* START The data *

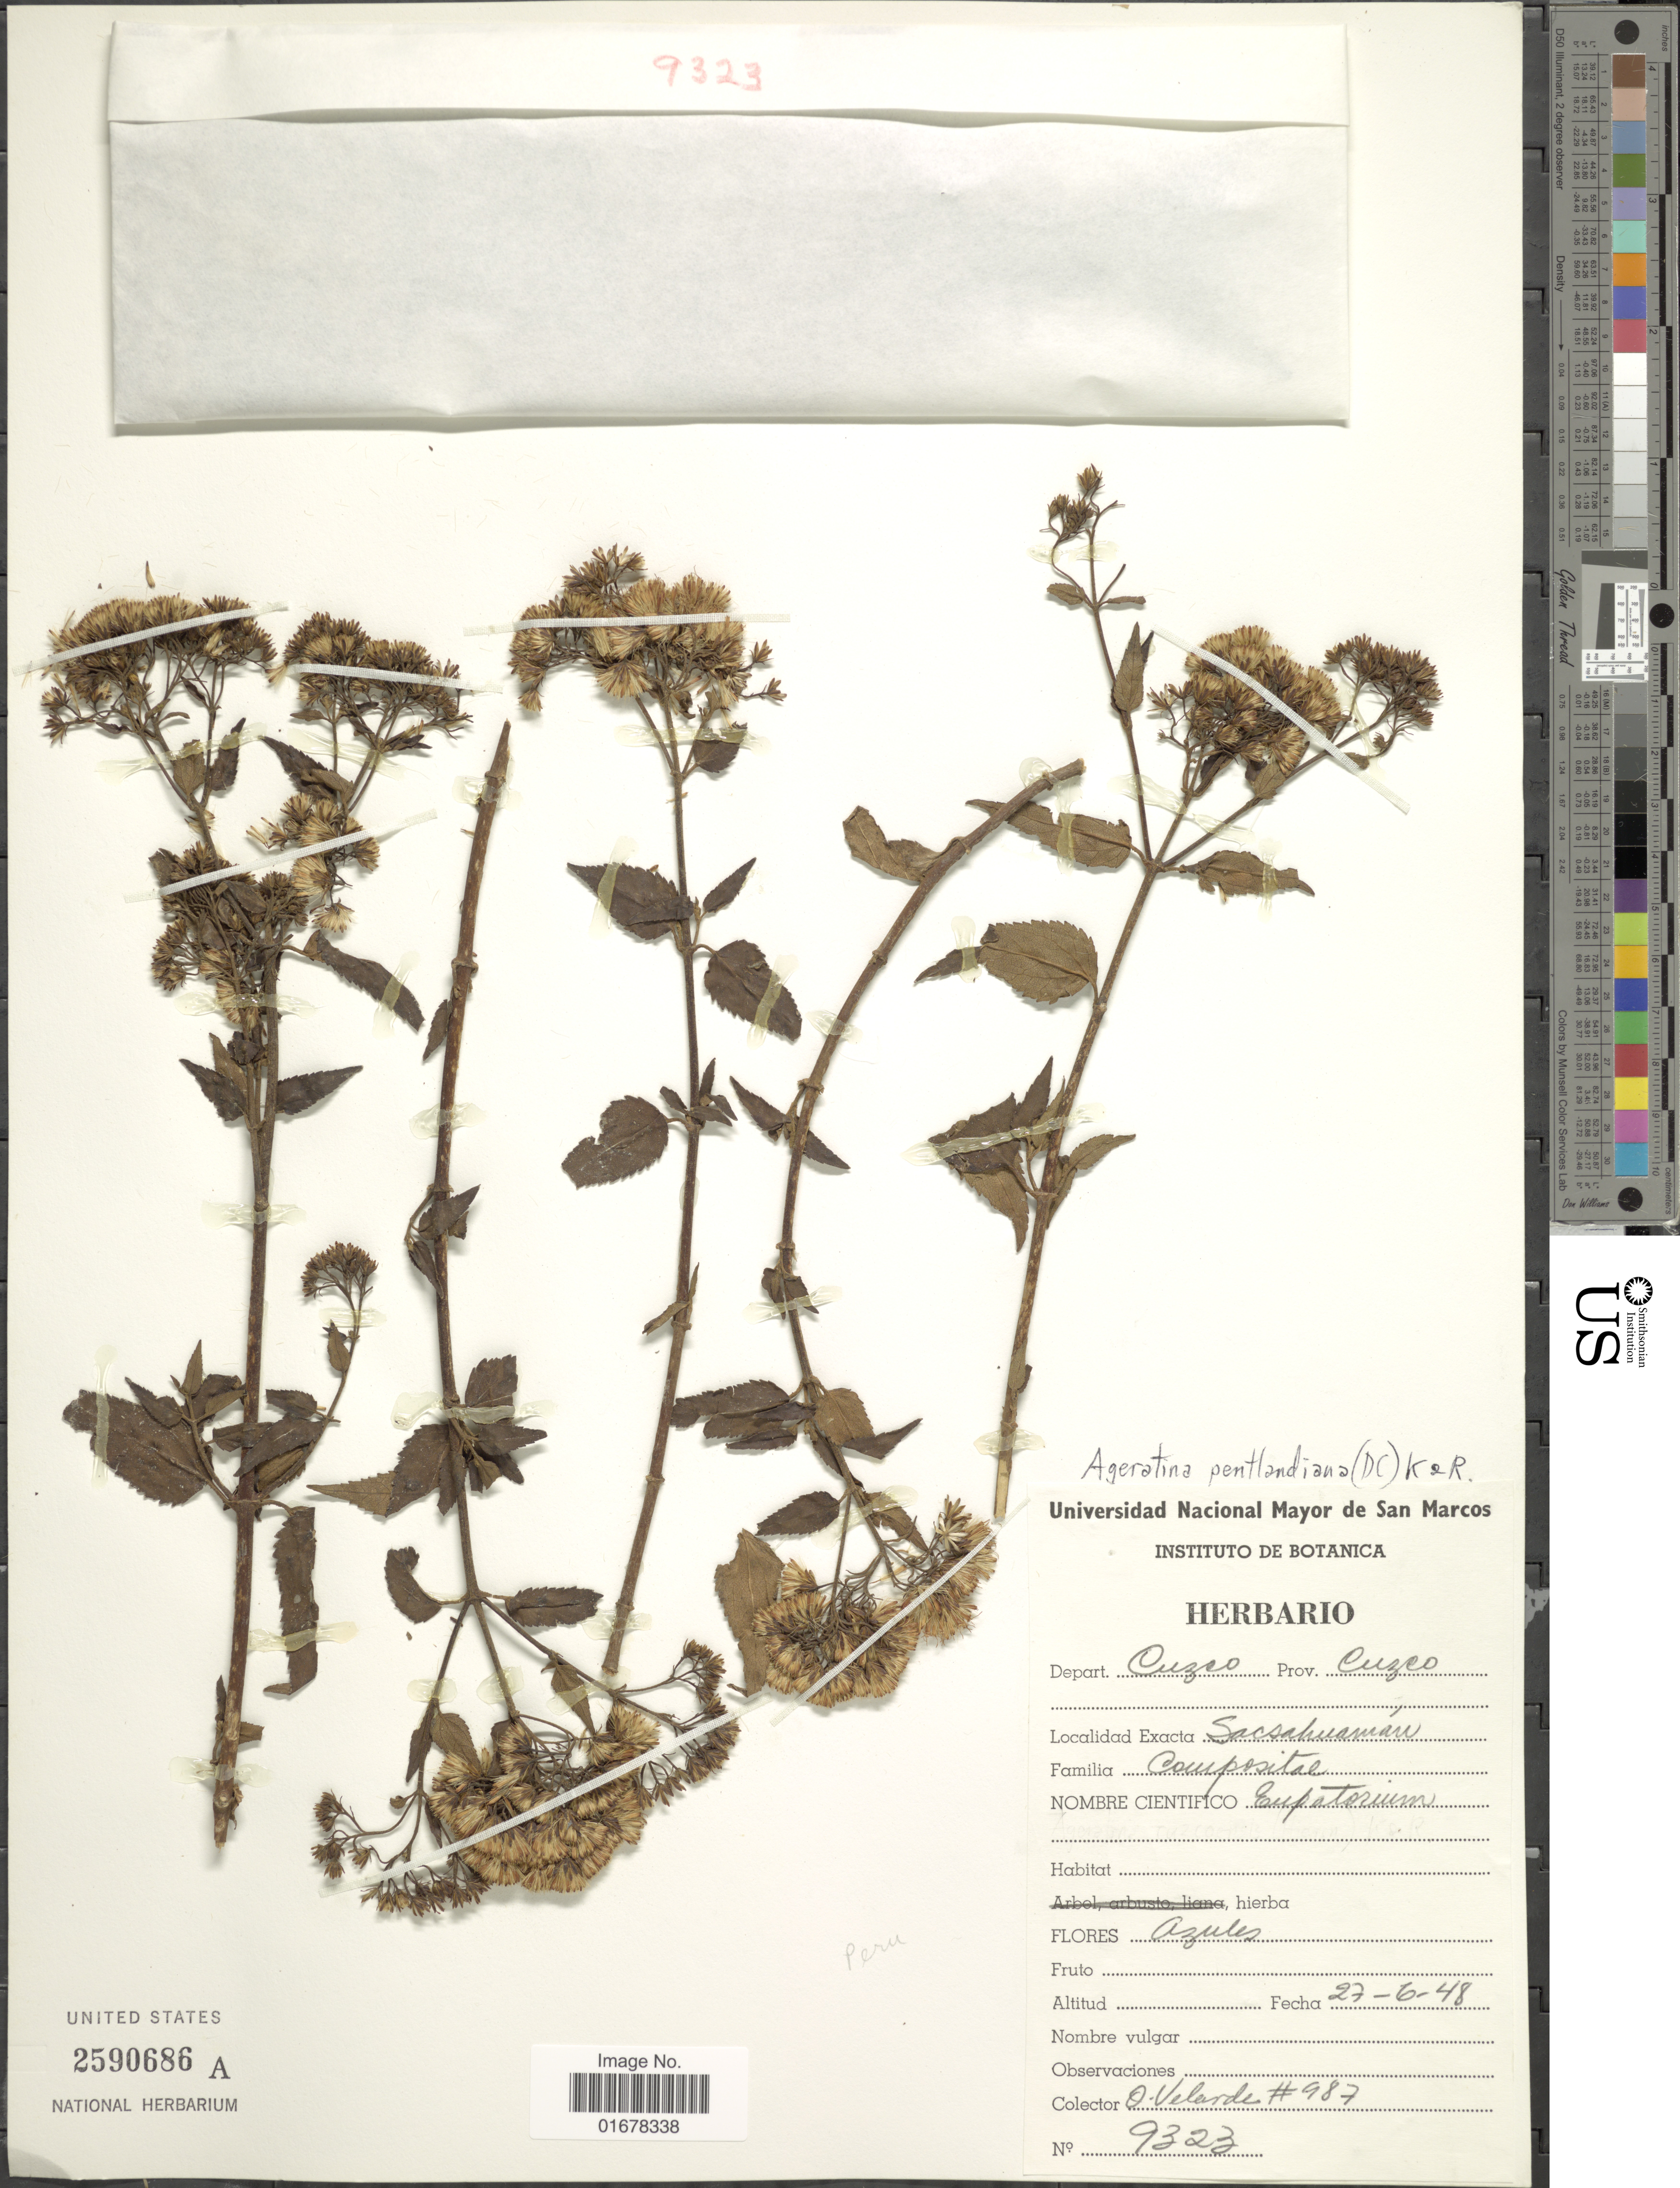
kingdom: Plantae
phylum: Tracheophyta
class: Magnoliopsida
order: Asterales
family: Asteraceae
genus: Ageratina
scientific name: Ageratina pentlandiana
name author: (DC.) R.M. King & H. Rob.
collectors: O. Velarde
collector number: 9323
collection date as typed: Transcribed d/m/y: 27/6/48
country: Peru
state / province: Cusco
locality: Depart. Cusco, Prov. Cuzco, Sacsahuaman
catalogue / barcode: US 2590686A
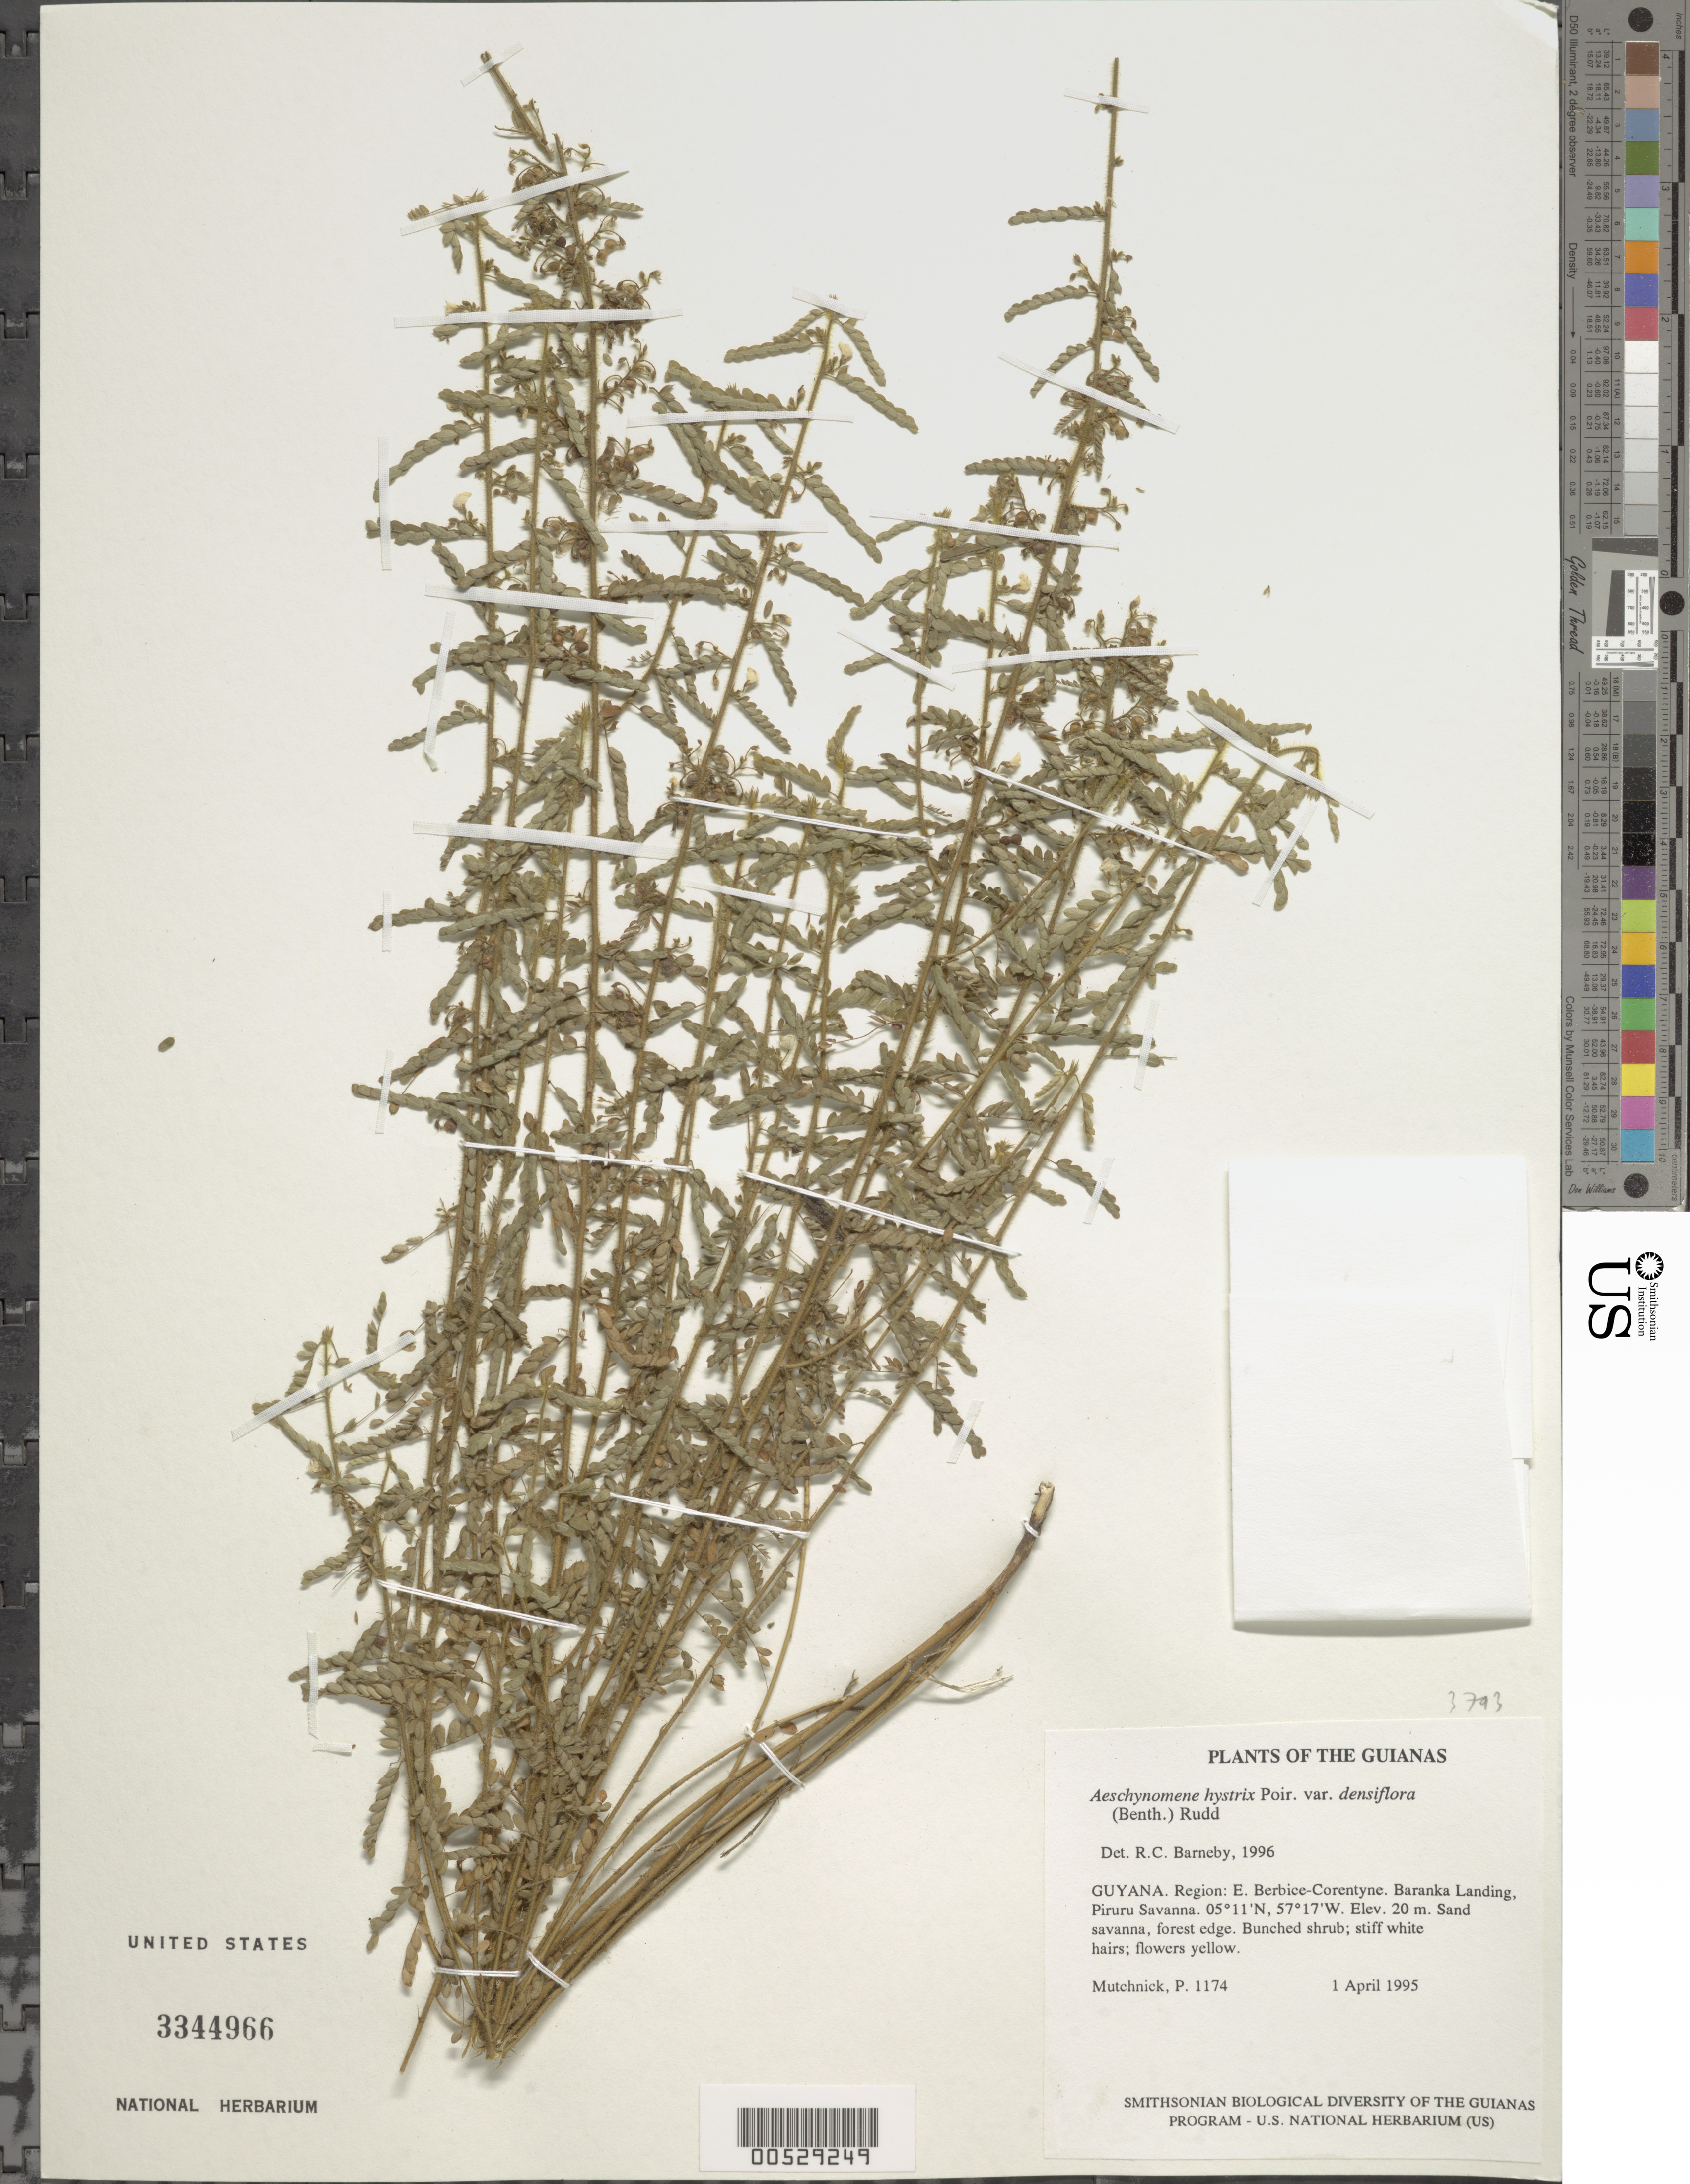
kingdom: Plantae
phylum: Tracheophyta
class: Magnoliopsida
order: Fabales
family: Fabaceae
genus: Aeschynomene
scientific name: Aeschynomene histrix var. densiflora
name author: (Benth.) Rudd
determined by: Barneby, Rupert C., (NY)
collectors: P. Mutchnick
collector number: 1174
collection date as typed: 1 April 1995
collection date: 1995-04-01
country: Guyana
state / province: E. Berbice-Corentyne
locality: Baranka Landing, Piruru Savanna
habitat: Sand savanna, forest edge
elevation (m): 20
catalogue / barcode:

* END The data *

#### Direction
Please print all the lines above word for word, leaving out the pictures.

#### In response
kingdom: Plantae
phylum: Tracheophyta
class: Magnoliopsida
order: Asterales
family: Asteraceae
genus: Ageratina
scientific name: Ageratina pentlandiana
name author: (DC.) R.M. King & H. Rob.
collectors: O. Velarde
collector number: 9323
collection date as typed: Transcribed d/m/y: 27/6/48
country: Peru
state / province: Cusco
locality: Depart. Cusco, Prov. Cuzco, Sacsahuaman
catalogue / barcode: US 2590686A
kingdom: Plantae
phylum: Tracheophyta
class: Magnoliopsida
order: Fabales
family: Fabaceae
genus: Aeschynomene
scientific name: Aeschynomene histrix var. densiflora
name author: (Benth.) Rudd
determined by: Barneby, Rupert C., (NY)
collectors: P. Mutchnick
collector number: 1174
collection date as typed: 1 April 1995
collection date: 1995-04-01
country: Guyana
state / province: E. Berbice-Corentyne
locality: Baranka Landing, Piruru Savanna
habitat: Sand savanna, forest edge
elevation (m): 20
catalogue / barcode:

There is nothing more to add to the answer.